GateHouse — There are things that are OK, and there are things that are Not OK, and there are things that are Super Not OK, and there are things that are So Not OK That They Make You Slap Your Face And Run To Your Momma, and that is what brings us to the headline “Two Families Find Live Snakes Hiding In Christmas Trees.”
If you needed any more evidence that it’s just wiser to buy a plastic, Taiwanese factory-produced tree at Lowe’s, slap it in a stand and be done in time for the Steelers game, may I present you with the notion that your fancypants Real Tree You Mightily Chopped Down In A Field With The Help Of A Bearded Woodsman Named Fjurg The Sweaty probably contains snakes.
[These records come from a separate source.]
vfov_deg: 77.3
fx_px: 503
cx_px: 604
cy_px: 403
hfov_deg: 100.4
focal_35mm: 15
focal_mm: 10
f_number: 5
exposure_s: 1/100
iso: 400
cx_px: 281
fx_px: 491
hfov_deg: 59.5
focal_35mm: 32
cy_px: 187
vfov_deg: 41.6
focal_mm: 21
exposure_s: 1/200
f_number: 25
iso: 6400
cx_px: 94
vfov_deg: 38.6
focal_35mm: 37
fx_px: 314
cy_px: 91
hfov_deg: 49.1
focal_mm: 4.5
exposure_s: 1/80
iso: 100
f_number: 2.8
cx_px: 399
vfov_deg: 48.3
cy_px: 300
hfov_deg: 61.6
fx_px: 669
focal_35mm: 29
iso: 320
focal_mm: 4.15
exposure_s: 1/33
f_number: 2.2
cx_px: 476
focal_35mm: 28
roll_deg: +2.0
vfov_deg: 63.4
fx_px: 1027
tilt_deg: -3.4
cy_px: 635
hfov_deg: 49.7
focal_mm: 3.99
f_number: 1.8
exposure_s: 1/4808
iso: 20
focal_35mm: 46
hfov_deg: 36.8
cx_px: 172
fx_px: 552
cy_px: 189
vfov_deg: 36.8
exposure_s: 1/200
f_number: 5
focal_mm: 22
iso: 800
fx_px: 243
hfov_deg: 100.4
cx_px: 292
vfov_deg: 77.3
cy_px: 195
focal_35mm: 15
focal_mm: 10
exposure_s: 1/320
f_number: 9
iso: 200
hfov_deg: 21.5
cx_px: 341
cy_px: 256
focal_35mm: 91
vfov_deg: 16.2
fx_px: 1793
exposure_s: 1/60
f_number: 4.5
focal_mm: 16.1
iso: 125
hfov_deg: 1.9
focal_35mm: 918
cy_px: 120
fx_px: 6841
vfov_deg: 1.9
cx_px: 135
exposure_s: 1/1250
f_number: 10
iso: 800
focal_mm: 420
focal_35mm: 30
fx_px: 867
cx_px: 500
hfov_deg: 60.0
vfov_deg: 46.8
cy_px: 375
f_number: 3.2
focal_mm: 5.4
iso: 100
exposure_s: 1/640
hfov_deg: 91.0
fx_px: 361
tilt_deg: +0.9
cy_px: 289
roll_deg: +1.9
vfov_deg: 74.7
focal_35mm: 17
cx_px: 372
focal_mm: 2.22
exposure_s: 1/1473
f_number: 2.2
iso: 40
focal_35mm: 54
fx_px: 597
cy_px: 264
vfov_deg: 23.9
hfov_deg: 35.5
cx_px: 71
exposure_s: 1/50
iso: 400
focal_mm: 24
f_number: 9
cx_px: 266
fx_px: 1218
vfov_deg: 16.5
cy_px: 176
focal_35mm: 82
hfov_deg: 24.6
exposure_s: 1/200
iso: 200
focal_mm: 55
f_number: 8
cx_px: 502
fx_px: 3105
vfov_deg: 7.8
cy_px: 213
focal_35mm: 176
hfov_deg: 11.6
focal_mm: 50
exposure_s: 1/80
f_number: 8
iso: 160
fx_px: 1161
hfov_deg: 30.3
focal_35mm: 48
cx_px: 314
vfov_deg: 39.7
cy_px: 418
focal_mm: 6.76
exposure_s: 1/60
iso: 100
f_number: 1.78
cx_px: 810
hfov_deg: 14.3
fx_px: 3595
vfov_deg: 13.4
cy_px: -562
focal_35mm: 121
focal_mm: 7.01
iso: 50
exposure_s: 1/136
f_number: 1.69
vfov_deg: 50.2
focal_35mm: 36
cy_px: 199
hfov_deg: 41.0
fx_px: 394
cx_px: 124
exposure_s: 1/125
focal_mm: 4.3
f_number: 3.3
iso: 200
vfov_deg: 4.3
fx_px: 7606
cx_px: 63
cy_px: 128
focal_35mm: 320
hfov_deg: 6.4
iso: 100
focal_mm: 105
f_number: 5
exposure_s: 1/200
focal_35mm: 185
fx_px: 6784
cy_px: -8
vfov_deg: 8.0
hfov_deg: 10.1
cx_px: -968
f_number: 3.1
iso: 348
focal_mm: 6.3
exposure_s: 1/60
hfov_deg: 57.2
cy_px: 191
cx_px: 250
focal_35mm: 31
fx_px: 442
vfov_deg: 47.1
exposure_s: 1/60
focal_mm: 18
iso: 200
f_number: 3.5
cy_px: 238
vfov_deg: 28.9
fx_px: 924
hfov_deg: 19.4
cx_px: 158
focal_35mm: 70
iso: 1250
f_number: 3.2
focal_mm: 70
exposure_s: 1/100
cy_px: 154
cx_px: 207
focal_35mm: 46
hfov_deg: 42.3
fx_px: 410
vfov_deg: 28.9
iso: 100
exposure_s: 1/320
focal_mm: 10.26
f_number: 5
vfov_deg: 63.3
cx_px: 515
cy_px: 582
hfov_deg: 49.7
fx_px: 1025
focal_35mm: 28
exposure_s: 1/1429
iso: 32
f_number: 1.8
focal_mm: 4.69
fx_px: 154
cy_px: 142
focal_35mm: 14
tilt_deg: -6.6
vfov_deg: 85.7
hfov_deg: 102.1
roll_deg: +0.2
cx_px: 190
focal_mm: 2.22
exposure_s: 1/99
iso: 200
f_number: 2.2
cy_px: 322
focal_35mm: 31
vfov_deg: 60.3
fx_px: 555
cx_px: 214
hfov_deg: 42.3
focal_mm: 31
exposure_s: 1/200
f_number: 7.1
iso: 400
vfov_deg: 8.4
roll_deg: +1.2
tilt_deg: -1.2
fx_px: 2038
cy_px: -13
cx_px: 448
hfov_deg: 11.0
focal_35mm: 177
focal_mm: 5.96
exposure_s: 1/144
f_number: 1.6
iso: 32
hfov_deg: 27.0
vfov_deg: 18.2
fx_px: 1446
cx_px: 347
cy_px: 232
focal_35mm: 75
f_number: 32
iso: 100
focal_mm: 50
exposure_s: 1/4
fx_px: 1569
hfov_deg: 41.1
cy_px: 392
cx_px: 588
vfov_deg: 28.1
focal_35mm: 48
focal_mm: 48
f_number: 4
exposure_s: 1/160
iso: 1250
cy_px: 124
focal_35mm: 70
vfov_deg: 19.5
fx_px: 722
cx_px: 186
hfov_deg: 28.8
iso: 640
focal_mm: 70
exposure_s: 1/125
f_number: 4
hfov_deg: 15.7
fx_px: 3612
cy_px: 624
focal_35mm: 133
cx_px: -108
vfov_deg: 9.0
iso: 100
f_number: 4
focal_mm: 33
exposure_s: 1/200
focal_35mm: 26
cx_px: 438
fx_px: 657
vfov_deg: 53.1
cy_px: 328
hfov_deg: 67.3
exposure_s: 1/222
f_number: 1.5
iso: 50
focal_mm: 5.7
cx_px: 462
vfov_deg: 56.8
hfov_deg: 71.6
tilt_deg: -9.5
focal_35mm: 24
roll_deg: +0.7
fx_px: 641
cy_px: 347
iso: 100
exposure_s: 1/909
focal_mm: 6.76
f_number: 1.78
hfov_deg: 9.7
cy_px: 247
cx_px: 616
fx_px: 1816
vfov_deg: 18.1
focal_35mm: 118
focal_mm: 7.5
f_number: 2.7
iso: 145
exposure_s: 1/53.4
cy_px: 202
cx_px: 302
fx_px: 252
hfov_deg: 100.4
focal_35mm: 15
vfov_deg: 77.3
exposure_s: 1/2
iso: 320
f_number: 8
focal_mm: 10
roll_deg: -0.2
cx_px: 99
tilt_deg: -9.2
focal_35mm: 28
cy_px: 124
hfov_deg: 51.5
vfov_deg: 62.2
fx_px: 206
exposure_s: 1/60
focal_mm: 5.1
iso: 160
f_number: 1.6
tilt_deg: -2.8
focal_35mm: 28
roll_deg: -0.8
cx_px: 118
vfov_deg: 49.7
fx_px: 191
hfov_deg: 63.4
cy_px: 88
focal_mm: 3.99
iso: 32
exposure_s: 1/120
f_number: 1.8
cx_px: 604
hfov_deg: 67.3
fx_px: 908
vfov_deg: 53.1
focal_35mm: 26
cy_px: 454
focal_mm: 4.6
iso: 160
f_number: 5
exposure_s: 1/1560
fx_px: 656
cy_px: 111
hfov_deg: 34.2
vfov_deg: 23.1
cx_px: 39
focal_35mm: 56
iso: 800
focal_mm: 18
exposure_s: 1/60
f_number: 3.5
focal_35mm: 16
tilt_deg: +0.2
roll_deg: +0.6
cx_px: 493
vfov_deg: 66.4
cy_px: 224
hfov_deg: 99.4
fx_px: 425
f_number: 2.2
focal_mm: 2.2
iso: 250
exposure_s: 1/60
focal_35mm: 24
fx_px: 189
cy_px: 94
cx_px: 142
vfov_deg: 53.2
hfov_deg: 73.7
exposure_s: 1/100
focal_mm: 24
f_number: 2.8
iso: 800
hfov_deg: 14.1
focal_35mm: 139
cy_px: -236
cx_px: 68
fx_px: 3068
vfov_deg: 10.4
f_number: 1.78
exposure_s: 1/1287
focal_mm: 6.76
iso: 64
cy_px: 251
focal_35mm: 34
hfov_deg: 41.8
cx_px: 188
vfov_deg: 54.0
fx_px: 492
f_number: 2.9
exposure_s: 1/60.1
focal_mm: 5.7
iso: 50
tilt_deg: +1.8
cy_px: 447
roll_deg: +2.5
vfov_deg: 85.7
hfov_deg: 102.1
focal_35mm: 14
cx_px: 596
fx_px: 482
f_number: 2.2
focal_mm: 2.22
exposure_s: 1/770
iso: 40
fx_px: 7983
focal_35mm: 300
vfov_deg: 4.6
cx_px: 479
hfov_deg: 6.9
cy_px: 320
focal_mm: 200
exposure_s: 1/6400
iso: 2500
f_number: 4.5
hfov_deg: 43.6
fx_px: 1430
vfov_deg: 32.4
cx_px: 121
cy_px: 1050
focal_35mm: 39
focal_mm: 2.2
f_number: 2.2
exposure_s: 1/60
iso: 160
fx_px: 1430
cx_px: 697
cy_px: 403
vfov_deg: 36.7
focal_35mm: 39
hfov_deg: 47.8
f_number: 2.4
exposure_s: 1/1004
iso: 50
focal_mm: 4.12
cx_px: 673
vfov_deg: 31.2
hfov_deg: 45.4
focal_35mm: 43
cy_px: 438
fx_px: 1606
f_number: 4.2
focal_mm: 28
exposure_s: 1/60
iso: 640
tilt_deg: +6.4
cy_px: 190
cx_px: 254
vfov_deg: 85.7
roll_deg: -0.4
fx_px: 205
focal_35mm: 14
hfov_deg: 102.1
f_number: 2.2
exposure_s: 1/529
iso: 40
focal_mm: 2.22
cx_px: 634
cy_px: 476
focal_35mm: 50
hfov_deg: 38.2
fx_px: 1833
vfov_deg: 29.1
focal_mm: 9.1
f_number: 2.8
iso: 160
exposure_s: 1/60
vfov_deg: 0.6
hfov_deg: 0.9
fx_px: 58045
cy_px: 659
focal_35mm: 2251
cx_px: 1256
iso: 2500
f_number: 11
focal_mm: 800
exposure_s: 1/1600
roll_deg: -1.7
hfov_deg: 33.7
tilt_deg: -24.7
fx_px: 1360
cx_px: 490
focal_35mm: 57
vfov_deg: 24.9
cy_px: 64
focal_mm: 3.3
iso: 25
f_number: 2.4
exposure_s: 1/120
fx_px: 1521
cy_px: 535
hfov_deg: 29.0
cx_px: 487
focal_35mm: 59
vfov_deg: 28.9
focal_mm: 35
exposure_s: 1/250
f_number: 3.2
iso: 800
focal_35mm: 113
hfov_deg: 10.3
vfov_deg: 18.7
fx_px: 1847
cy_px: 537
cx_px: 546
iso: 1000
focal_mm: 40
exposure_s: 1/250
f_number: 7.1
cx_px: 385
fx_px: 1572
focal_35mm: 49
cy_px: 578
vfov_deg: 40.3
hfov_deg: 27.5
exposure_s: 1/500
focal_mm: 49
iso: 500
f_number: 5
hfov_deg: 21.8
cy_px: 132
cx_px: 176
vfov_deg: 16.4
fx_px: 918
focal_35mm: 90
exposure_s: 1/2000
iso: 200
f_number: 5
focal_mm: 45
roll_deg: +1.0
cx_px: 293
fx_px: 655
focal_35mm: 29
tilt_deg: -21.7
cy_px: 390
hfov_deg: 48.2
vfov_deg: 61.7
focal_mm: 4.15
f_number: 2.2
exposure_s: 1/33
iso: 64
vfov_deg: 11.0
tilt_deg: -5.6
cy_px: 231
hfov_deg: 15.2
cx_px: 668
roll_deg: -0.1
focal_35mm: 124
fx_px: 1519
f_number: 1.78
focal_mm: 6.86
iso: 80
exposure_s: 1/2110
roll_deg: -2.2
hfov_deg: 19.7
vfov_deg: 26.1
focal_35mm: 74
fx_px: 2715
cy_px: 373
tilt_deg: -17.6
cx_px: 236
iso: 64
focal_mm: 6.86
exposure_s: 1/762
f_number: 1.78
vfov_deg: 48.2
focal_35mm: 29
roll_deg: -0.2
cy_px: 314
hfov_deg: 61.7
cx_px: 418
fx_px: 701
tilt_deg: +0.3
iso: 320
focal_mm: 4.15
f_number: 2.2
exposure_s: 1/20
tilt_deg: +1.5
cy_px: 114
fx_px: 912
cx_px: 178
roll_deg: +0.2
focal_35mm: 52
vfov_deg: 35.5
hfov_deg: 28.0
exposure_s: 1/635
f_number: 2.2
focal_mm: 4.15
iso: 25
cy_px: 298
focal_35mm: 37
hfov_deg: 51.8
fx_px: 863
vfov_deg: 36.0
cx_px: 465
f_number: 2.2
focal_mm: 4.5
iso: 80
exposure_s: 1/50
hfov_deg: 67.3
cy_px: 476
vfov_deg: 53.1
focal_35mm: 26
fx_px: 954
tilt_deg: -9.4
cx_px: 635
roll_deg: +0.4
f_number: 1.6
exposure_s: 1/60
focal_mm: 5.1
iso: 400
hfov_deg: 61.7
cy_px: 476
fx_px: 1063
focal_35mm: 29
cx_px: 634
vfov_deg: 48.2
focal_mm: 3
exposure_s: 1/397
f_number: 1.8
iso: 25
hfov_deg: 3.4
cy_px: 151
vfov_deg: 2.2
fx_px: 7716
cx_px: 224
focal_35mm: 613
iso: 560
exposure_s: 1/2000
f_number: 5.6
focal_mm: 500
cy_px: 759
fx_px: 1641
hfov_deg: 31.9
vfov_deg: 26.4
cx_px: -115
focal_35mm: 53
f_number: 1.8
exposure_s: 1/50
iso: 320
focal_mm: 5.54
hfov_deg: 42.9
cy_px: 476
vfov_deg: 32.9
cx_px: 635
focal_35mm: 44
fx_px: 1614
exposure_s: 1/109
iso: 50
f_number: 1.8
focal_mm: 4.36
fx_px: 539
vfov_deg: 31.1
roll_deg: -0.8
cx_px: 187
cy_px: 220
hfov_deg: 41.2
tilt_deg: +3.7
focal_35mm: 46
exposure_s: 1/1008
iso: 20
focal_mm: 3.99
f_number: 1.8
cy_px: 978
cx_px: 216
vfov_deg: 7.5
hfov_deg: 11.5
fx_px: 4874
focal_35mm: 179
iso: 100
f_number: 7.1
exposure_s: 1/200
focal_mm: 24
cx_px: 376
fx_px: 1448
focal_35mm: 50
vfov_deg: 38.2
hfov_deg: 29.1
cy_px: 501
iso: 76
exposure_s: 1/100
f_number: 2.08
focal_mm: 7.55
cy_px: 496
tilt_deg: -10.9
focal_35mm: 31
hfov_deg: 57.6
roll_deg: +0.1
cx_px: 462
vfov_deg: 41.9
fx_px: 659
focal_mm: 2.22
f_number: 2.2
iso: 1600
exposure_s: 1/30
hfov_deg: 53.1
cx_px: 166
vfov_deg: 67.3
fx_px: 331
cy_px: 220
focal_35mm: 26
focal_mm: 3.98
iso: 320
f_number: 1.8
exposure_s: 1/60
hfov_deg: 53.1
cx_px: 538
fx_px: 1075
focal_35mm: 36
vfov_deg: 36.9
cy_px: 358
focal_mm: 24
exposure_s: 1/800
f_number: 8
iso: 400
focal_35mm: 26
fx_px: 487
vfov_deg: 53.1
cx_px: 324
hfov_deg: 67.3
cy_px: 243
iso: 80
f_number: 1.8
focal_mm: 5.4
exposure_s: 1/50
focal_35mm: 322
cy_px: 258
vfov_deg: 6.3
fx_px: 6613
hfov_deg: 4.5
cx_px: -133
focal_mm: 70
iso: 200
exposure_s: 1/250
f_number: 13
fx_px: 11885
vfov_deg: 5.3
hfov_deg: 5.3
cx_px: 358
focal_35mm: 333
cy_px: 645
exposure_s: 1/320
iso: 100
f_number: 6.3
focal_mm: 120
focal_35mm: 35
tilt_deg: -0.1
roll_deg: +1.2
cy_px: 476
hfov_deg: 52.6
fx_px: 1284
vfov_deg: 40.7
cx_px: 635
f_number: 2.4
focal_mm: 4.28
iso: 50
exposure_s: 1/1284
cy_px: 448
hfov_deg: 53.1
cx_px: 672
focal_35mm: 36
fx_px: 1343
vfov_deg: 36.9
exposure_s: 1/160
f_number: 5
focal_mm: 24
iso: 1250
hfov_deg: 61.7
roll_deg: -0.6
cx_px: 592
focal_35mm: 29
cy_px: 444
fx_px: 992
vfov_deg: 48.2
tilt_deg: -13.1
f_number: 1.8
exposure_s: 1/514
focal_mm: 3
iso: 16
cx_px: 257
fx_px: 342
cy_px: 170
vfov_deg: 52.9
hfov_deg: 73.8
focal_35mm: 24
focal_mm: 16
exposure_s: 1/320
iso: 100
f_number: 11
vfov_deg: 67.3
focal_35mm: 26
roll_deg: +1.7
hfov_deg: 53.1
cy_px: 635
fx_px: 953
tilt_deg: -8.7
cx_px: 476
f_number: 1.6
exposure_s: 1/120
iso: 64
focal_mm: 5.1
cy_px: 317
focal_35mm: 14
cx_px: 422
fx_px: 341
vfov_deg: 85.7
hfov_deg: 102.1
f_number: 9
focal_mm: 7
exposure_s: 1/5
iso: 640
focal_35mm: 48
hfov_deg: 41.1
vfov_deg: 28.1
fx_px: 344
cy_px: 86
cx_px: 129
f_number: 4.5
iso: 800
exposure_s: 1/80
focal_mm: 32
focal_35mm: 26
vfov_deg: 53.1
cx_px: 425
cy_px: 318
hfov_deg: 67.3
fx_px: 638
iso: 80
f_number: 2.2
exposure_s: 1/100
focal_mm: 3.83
Christmas trees, according to everyone, are the second least-favorable places you can find a snake, the first being, say it with me, the toilet. This is my fourth-greatest fear in life, snakes in the toilet, directly behind clowns, the Fox Business Channel and having my picture taken while scuba diving in the ocean but then having the photographer start gesturing wildly and flailing around because there’s a whale swimming up behind me. That scene in “Finding Nemo” where the whale fades into view and eats the neurotic fish and Ellen? YEAH, WORST FEAR OF LIFE. Most of my more acute fears in life end up in Pixar movies. Weirdest thing.